Ghaffary, Seyed Mahmoud Tabib, Chawade, Aakash, Singh, Pawan Kumar
Euphytica 2018 v.214 no.7 pp. 122
Mycosphaerella graminicola, Triticum aestivum, climate change, crossing, cultivars, disease resistance, foliar diseases, fungi, genotyping, grain yield, mature plants, phenotype, plant breeding, quantitative trait loci, resistance genes, screening, seedlings, wheat
Septoria tritici blotch (STB), caused by fungal agent Zymoseptoria tritici (previously known as Mycosphaerella graminicola) is a devastative foliar wheat diseases globally. Importance and potential threat of STB have been discussed historically and geographically. This paper reviews information on the Z. tritici—wheat pathosystem and proposes approaches to identify resistance genes and to advance in breeding for STB resistance. Screening of resistant lines/cultivars, QTL mapping analysis within genetic populations derived from crosses, detection of new resistance gene(s) and finally application of Stb gene carrier line/cultivar in crosses are the major stages of a practical wheat-breeding program against STB of wheat.

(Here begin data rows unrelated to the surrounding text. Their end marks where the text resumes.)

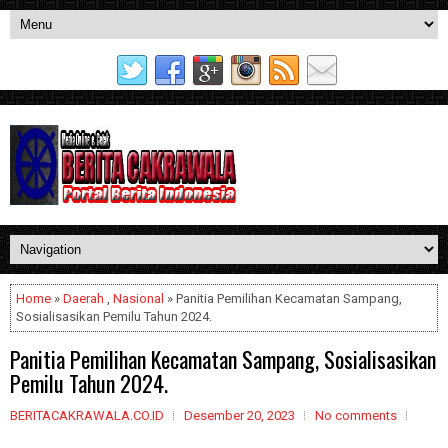
Home
»
Daerah
,
Nasional
» Panitia Pemilihan Kecamatan Sampang,
Sosialisasikan Pemilu Tahun 2024.
Panitia Pemilihan Kecamatan Sampang, Sosialisasikan
Pemilu Tahun 2024.
BERITACAKRAWALA.CO.ID
Desember 20, 2023
No comments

Phenotyping and genotyping outputs on the top of each other should confirm each other, so it needs to expose a resistance gene carrier line/cultivar in the epidemic condition at seedling/adult plant stage to confirm resistance performance of detected gene(s) in the real condition. On the other word, detecting an associated QTL to resistance should not be considered as the end of investigation. Climate change resulted geographical disease pattern conversion where some diseases became more important in some area where they had not been serious in the past and vice versa. Hence, a reconsideration of wheat disease importance zone is necessary to predict regions where STB is and will be a limitation for wheat yield improvement.